Training Approaches:
Template-Based (Label-Based):
- Label fields in documents
- Train on labeled examples
- Good for structured forms
- Requires fewer examples
Neural-Based:
- Use neural models for learning
- Good for unstructured documents
- Requires more training data
- Better for complex layouts
Training Requirements:
- Minimum Examples: 5 labeled documents
- Recommended: 15-30 labeled documents
- Diverse Examples: Various formats and layouts
- Quality: High-quality, representative documents
Labeling Tools:
- Document Intelligence Studio: Web-based labeling tool
- REST API: Programmatic labeling
- Sample Labeling Tool: Open-source tool
Best Practices:
- Provide diverse training examples
- Ensure accurate labeling
- Test model before production
- Continuously improve with more examples
- Monitor model performance
Documentation Links:
Section 4: Knowledge Mining Patterns
Q4.1: What are common knowledge mining patterns with Azure AI Search?

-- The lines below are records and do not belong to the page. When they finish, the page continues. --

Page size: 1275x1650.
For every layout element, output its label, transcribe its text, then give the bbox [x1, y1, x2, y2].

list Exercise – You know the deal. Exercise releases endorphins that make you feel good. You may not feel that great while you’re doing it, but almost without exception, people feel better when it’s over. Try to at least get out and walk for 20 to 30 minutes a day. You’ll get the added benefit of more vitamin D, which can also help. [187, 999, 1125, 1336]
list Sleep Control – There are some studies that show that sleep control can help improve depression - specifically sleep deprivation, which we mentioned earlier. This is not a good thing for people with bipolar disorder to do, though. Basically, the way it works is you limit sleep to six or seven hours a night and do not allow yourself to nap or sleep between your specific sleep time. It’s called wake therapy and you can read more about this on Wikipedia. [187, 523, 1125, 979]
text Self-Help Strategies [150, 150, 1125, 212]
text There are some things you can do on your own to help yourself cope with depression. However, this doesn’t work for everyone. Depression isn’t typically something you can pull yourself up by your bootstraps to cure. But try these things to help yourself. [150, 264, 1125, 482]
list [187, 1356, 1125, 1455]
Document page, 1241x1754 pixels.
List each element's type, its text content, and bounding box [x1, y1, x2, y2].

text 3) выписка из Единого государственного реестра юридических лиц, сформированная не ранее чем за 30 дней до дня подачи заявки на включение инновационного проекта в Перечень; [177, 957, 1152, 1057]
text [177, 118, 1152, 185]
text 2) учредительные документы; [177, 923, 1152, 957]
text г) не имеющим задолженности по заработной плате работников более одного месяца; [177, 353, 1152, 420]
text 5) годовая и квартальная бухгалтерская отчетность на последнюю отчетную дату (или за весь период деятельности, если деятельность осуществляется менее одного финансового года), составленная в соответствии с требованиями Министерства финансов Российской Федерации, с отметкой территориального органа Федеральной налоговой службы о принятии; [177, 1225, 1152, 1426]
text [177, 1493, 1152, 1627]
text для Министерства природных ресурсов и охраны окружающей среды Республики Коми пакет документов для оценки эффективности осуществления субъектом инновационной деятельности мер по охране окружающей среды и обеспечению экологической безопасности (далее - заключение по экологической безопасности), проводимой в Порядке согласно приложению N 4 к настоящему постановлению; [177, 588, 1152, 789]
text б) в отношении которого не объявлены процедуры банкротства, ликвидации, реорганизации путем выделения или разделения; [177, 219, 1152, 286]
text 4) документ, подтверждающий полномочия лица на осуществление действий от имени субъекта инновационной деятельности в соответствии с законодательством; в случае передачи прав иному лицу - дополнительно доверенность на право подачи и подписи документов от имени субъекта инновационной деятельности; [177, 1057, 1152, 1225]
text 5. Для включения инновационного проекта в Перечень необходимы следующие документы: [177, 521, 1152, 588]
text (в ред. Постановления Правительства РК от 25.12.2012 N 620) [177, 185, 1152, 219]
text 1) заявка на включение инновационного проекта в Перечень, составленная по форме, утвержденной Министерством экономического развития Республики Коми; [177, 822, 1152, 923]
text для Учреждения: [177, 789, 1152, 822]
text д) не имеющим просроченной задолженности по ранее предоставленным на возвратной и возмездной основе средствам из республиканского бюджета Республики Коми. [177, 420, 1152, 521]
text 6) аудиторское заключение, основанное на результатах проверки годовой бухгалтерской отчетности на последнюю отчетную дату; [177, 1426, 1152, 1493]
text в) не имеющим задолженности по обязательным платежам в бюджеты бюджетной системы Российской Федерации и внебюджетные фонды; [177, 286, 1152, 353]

Answer: Common knowledge mining patterns:
Content Discovery:
- Index diverse content sources
- Enable full-text and semantic search
- Provide faceted navigation
- Surface relevant content
Enterprise Search:
- Search across enterprise documents
- Enable knowledge workers to find information
- Integrate with existing systems
- Provide unified search experience
Document Intelligence:
- Extract structured data from documents
- Enable document-based Q&A
- Support compliance and auditing
- Automate document processing
Content Enrichment:
- Apply AI skills to content
- Extract entities and insights
- Enhance searchability
- Create searchable knowledge bases
E-commerce Search:
- Product catalog search
- Faceted navigation
- Recommendation systems
- Filter and sort capabilities
Question Answering:
- Document-based Q&A
- Knowledge base search
- Context-aware responses
- Multi-turn conversations
Detailed Explanation: Knowledge mining patterns leverage Azure AI Search capabilities to extract insights from content, enable discovery, and build intelligent applications.
Pattern Implementation:
- Data Ingestion: Connect to data sources
- Content Enrichment: Apply AI skills
- Indexing: Create searchable indexes
- Query Processing: Enable search and retrieval
- Applications: Build user interfaces
Integration Patterns:
- REST API: Direct API integration
- SDKs: Language-specific SDKs
- Azure Functions: Serverless integration
- Logic Apps: Workflow integration
Best Practices:
- Design indexes for query patterns
- Use appropriate enrichment skills
- Implement efficient query strategies
- Monitor and optimize performance
- Test with real user queries
Documentation Links:
Summary
This document covers key aspects of implementing knowledge mining and information extraction solutions, including Azure AI Search, Document Intelligence, vector search, and semantic search. Each topic is essential for success in the AI-102 exam and real-world knowledge mining implementations.